**About this task:** Drop the pictures and repeat the remaining data exactly.

--- Entries shown ---

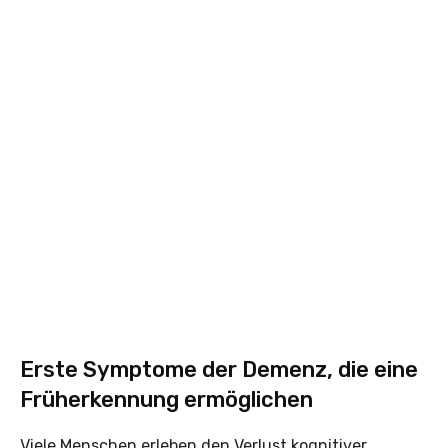
Erste Symptome der ­Demenz, die eine
Früherkennung ermöglichen
Viele Menschen erleben den Verlust kognitiver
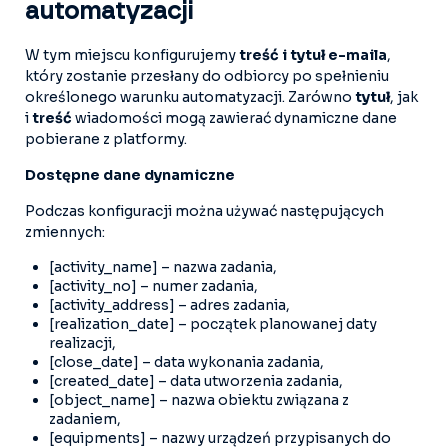
automatyzacji
W tym miejscu konfigurujemy
treść i tytuł e-maila
,
który zostanie przesłany do odbiorcy po spełnieniu
określonego warunku automatyzacji. Zarówno
tytuł
, jak
i
treść
wiadomości mogą zawierać dynamiczne dane
pobierane z platformy.
Dostępne dane dynamiczne
Podczas konfiguracji można używać następujących
zmiennych:
[activity_name] – nazwa zadania,
[activity_no] – numer zadania,
[activity_address] – adres zadania,
[realization_date] – początek planowanej daty
realizacji,
[close_date] – data wykonania zadania,
[created_date] – data utworzenia zadania,
[object_name] – nazwa obiektu związana z
zadaniem,
[equipments] – nazwy urządzeń przypisanych do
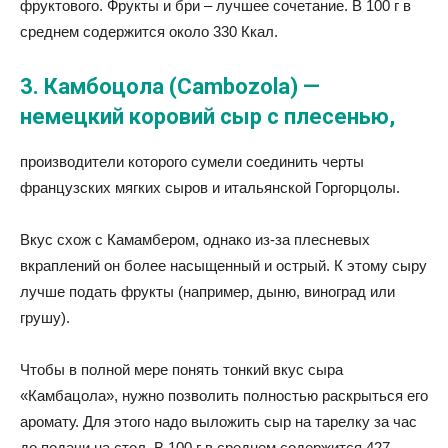
фруктового. Фрукты и бри – лучшее сочетание. В 100 г в
среднем содержится около 330 Ккал.
3. Камбоцола (Cambozola) —
немецкий коровий сыр с плесенью,
производители которого сумели соединить черты
французских мягких сыров и итальянской Горгорцолы.
Вкус схож с Камамбером, однако из-за плесневых
вкраплений он более насыщенный и острый. К этому сыру
лучше подать фрукты (например, дыню, виноград или
грушу).
Чтобы в полной мере понять тонкий вкус сыра
«Камбацола», нужно позволить полностью раскрыться его
аромату. Для этого надо выложить сыр на тарелку за час
до подачи на стол. В 100 г в среднем содержится 427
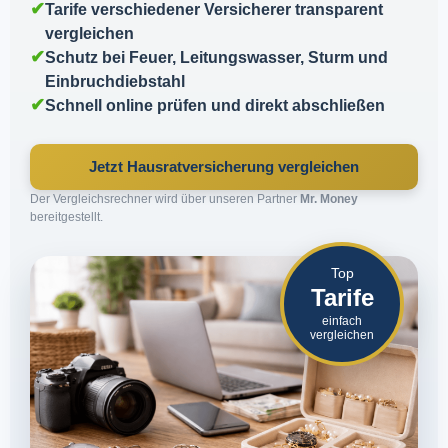
✔
Tarife verschiedener Versicherer transparent
vergleichen
✔
Schutz bei Feuer, Leitungswasser, Sturm und
Einbruchdiebstahl
✔
Schnell online prüfen und direkt abschließen
Jetzt Hausratversicherung vergleichen
Der Vergleichsrechner wird über unseren Partner
Mr. Money
bereitgestellt.
Top
Tarife
einfach
vergleichen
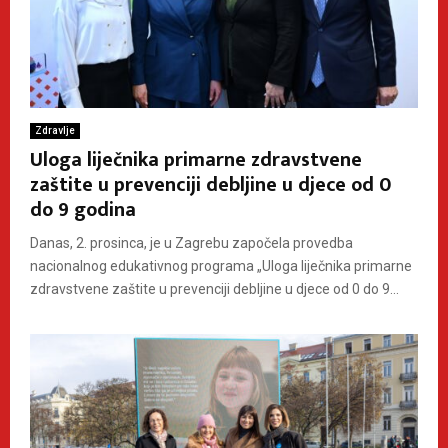
Zdravlje
Uloga liječnika primarne zdravstvene
zaštite u prevenciji debljine u djece od 0
do 9 godina
Danas, 2. prosinca, je u Zagrebu započela provedba
nacionalnog edukativnog programa „Uloga liječnika primarne
zdravstvene zaštite u prevenciji debljine u djece od 0 do 9...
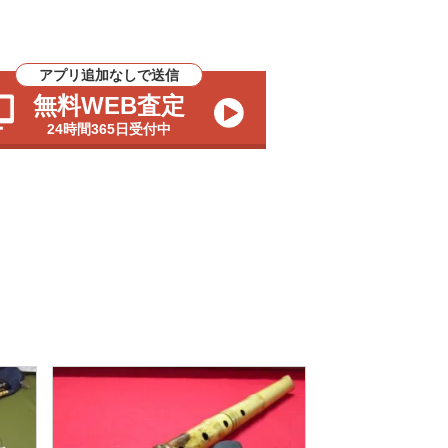
アプリ追加なしで送信
無料WEB査定
24時間365日受付中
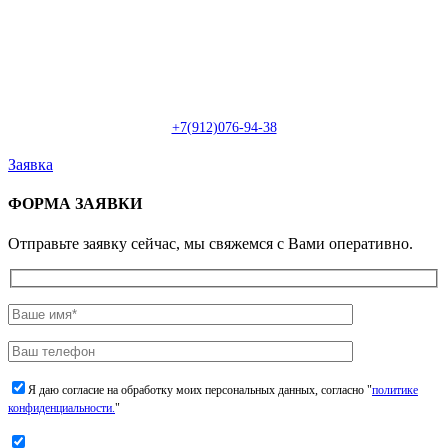
Пн-Сб: с 09:00 до 22:00 (онлайн)
Пн-Сб:
с 09:00 до 18:00 (офлайн)
Email:
info@christmasdesign.ru
+7(912)076-94-38
Заявка
ФОРМА ЗАЯВКИ
Отправьте заявку сейчас, мы свяжемся с Вами оперативно.
Я даю согласие на обработку моих персональных данных, согласно "
политике
конфиденциальности.
"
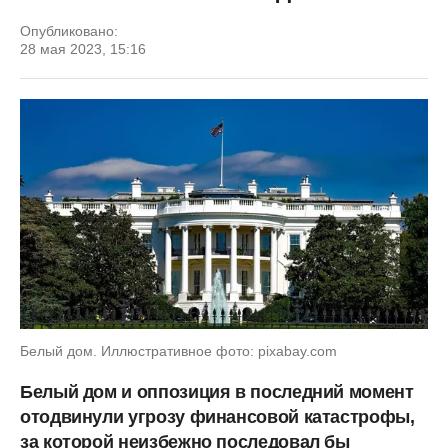
Опубликовано:
28 мая 2023, 15:16
Белый дом. Иллюстративное фото: pixabay.com
Белый дом и оппозиция в последний момент
отодвинули угрозу финансовой катастрофы,
за которой неизбежно последовал бы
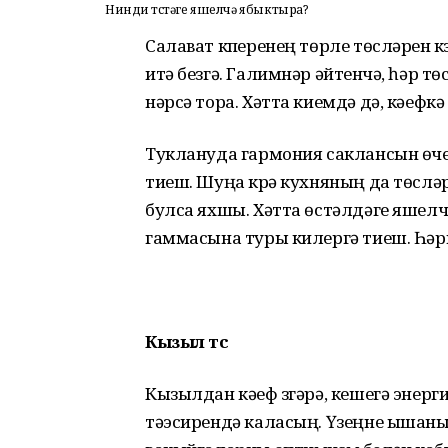
Нинди төстәге яшелчә ябыктыра?
Салават күперенең төрле төсләрен кү
итә безгә. Галимнәр әйтүенчә, һәр тө
нәрсә тора. Хәтта киемдә дә, кәефкә
Туклануда гармония саклансын өче
тиеш. Шуңа күрә кухняның да төсл
булса яхшы. Хәтта өстәлдәге яшел
гаммасына туры килергә тиеш. Һәрк
Кызыл төс
Кызылдан кәеф үзгәрә, кешегә энер
тәэсирендә каласың. Үзеңне ышаны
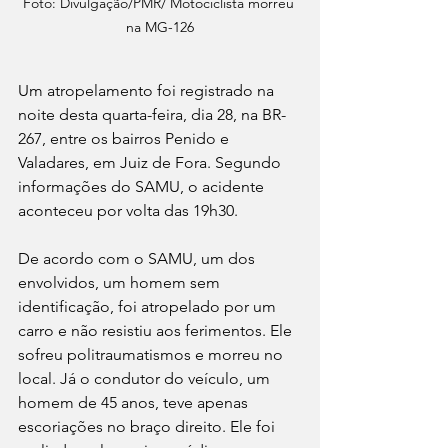
Foto: Divulgação/PMR/ Motociclista morreu 
na MG-126
Um atropelamento foi registrado na 
noite desta quarta-feira, dia 28, na BR-
267, entre os bairros Penido e 
Valadares, em Juiz de Fora. Segundo 
informações do SAMU, o acidente 
aconteceu por volta das 19h30.
De acordo com o SAMU, um dos 
envolvidos, um homem sem 
identificação, foi atropelado por um 
carro e não resistiu aos ferimentos. Ele 
sofreu politraumatismos e morreu no 
local. Já o condutor do veículo, um 
homem de 45 anos, teve apenas 
escoriações no braço direito. Ele foi 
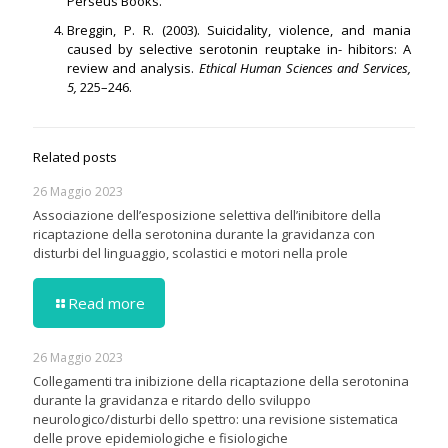
Perseus Books.
Breggin, P. R. (2003). Suicidality, violence, and mania
caused by selective serotonin reuptake in- hibitors: A
review and analysis.
Ethical Human Sciences and Services,
5,
225–246.
Related posts
26 Maggio 2023
Associazione dell’esposizione selettiva dell’inibitore della
ricaptazione della serotonina durante la gravidanza con
disturbi del linguaggio, scolastici e motori nella prole
Read more
26 Maggio 2023
Collegamenti tra inibizione della ricaptazione della serotonina
durante la gravidanza e ritardo dello sviluppo
neurologico/disturbi dello spettro: una revisione sistematica
delle prove epidemiologiche e fisiologiche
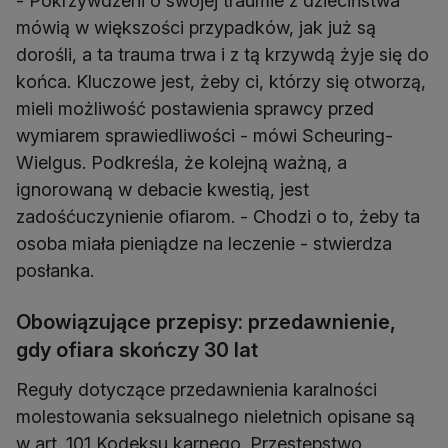
- Pokrzywdzeni o swojej traumie z dzieciństwa
mówią w większości przypadków, jak już są
dorośli, a ta trauma trwa i z tą krzywdą żyje się do
końca. Kluczowe jest, żeby ci, którzy się otworzą,
mieli możliwość postawienia sprawcy przed
wymiarem sprawiedliwości - mówi Scheuring-
Wielgus. Podkreśla, że kolejną ważną, a
ignorowaną w debacie kwestią, jest
zadośćuczynienie ofiarom. - Chodzi o to, żeby ta
osoba miała pieniądze na leczenie - stwierdza
posłanka.
Obowiązujące przepisy: przedawnienie,
gdy ofiara skończy 30 lat
Reguły dotyczące przedawnienia karalności
molestowania seksualnego nieletnich opisane są
w art. 101 Kodeksu karnego. Przestępstwo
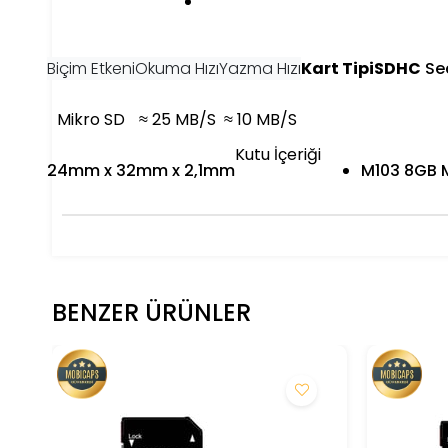
Biçim Etkeni
Okuma Hızı
Yazma Hızı
Kart Tipi
SDHC
Sec
Mikro SD
≈ 25 MB/S
≈ 10 MB/S
Kutu İçeriği
24mm x 32mm x 2,1mm​
M103 8GB M
BENZER ÜRÜNLER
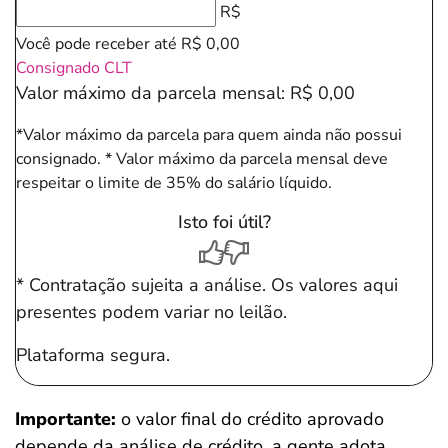
R$
Você pode receber até
R$ 0,00
Consignado CLT
Valor máximo da parcela mensal:
R$ 0,00
*Valor máximo da parcela para quem ainda não possui
consignado.
* Valor máximo da parcela mensal deve
respeitar o limite de 35% do salário líquido.
Isto foi útil?
* Contratação sujeita a análise. Os valores aqui
presentes podem variar no leilão.
Plataforma segura.
Importante:
o valor final do crédito aprovado
depende da análise de crédito, a gente adota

---

**Result of this task:**
Erste Symptome der ­Demenz, die eine
Früherkennung ermöglichen
Viele Menschen erleben den Verlust kognitiver
automatyzacji
W tym miejscu konfigurujemy
treść i tytuł e-maila
,
który zostanie przesłany do odbiorcy po spełnieniu
określonego warunku automatyzacji. Zarówno
tytuł
, jak
i
treść
wiadomości mogą zawierać dynamiczne dane
pobierane z platformy.
Dostępne dane dynamiczne
Podczas konfiguracji można używać następujących
zmiennych:
[activity_name] – nazwa zadania,
[activity_no] – numer zadania,
[activity_address] – adres zadania,
[realization_date] – początek planowanej daty
realizacji,
[close_date] – data wykonania zadania,
[created_date] – data utworzenia zadania,
[object_name] – nazwa obiektu związana z
zadaniem,
[equipments] – nazwy urządzeń przypisanych do
фруктового. Фрукты и бри – лучшее сочетание. В 100 г в
среднем содержится около 330 Ккал.
3. Камбоцола (Cambozola) —
немецкий коровий сыр с плесенью,
производители которого сумели соединить черты
французских мягких сыров и итальянской Горгорцолы.
Вкус схож с Камамбером, однако из-за плесневых
вкраплений он более насыщенный и острый. К этому сыру
лучше подать фрукты (например, дыню, виноград или
грушу).
Чтобы в полной мере понять тонкий вкус сыра
«Камбацола», нужно позволить полностью раскрыться его
аромату. Для этого надо выложить сыр на тарелку за час
до подачи на стол. В 100 г в среднем содержится 427
✔
Tarife verschiedener Versicherer transparent
vergleichen
✔
Schutz bei Feuer, Leitungswasser, Sturm und
Einbruchdiebstahl
✔
Schnell online prüfen und direkt abschließen
Jetzt Hausratversicherung vergleichen
Der Vergleichsrechner wird über unseren Partner
Mr. Money
bereitgestellt.
Top
Tarife
einfach
vergleichen
Zdravlje
Uloga liječnika primarne zdravstvene
zaštite u prevenciji debljine u djece od 0
do 9 godina
Danas, 2. prosinca, je u Zagrebu započela provedba
nacionalnog edukativnog programa „Uloga liječnika primarne
zdravstvene zaštite u prevenciji debljine u djece od 0 do 9...
アプリ追加なしで送信
無料WEB査定
24時間365日受付中
Пн-Сб: с 09:00 до 22:00 (онлайн)
Пн-Сб:
с 09:00 до 18:00 (офлайн)
Email:
info@christmasdesign.ru
+7(912)076-94-38
Заявка
ФОРМА ЗАЯВКИ
Отправьте заявку сейчас, мы свяжемся с Вами оперативно.
Я даю согласие на обработку моих персональных данных, согласно "
политике
конфиденциальности.
"
Опубликовано:
28 мая 2023, 15:16
Белый дом. Иллюстративное фото: pixabay.com
Белый дом и оппозиция в последний момент
отодвинули угрозу финансовой катастрофы,
за которой неизбежно последовал бы
Нинди төстәге яшелчә ябыктыра?
Салават күперенең төрле төсләрен кү
итә безгә. Галимнәр әйтүенчә, һәр тө
нәрсә тора. Хәтта киемдә дә, кәефкә
Туклануда гармония саклансын өче
тиеш. Шуңа күрә кухняның да төсл
булса яхшы. Хәтта өстәлдәге яшел
гаммасына туры килергә тиеш. Һәрк
Кызыл төс
Кызылдан кәеф үзгәрә, кешегә энер
тәэсирендә каласың. Үзеңне ышаны
Foto: Divulgação/PMR/ Motociclista morreu 
na MG-126
Um atropelamento foi registrado na 
noite desta quarta-feira, dia 28, na BR-
267, entre os bairros Penido e 
Valadares, em Juiz de Fora. Segundo 
informações do SAMU, o acidente 
aconteceu por volta das 19h30.
De acordo com o SAMU, um dos 
envolvidos, um homem sem 
identificação, foi atropelado por um 
carro e não resistiu aos ferimentos. Ele 
sofreu politraumatismos e morreu no 
local. Já o condutor do veículo, um 
homem de 45 anos, teve apenas 
escoriações no braço direito. Ele foi 
Perseus Books.
Breggin, P. R. (2003). Suicidality, violence, and mania
caused by selective serotonin reuptake in- hibitors: A
review and analysis.
Ethical Human Sciences and Services,
5,
225–246.
Related posts
26 Maggio 2023
Associazione dell’esposizione selettiva dell’inibitore della
ricaptazione della serotonina durante la gravidanza con
disturbi del linguaggio, scolastici e motori nella prole
Read more
26 Maggio 2023
Collegamenti tra inibizione della ricaptazione della serotonina
durante la gravidanza e ritardo dello sviluppo
neurologico/disturbi dello spettro: una revisione sistematica
delle prove epidemiologiche e fisiologiche
- Pokrzywdzeni o swojej traumie z dzieciństwa
mówią w większości przypadków, jak już są
dorośli, a ta trauma trwa i z tą krzywdą żyje się do
końca. Kluczowe jest, żeby ci, którzy się otworzą,
mieli możliwość postawienia sprawcy przed
wymiarem sprawiedliwości - mówi Scheuring-
Wielgus. Podkreśla, że kolejną ważną, a
ignorowaną w debacie kwestią, jest
zadośćuczynienie ofiarom. - Chodzi o to, żeby ta
osoba miała pieniądze na leczenie - stwierdza
posłanka.
Obowiązujące przepisy: przedawnienie,
gdy ofiara skończy 30 lat
Reguły dotyczące przedawnienia karalności
molestowania seksualnego nieletnich opisane są
w art. 101 Kodeksu karnego. Przestępstwo
Biçim Etkeni
Okuma Hızı
Yazma Hızı
Kart Tipi
SDHC
Sec
Mikro SD
≈ 25 MB/S
≈ 10 MB/S
Kutu İçeriği
24mm x 32mm x 2,1mm​
M103 8GB M
BENZER ÜRÜNLER
R$
Você pode receber até
R$ 0,00
Consignado CLT
Valor máximo da parcela mensal:
R$ 0,00
*Valor máximo da parcela para quem ainda não possui
consignado.
* Valor máximo da parcela mensal deve
respeitar o limite de 35% do salário líquido.
Isto foi útil?
* Contratação sujeita a análise. Os valores aqui
presentes podem variar no leilão.
Plataforma segura.
Importante:
o valor final do crédito aprovado
depende da análise de crédito, a gente adota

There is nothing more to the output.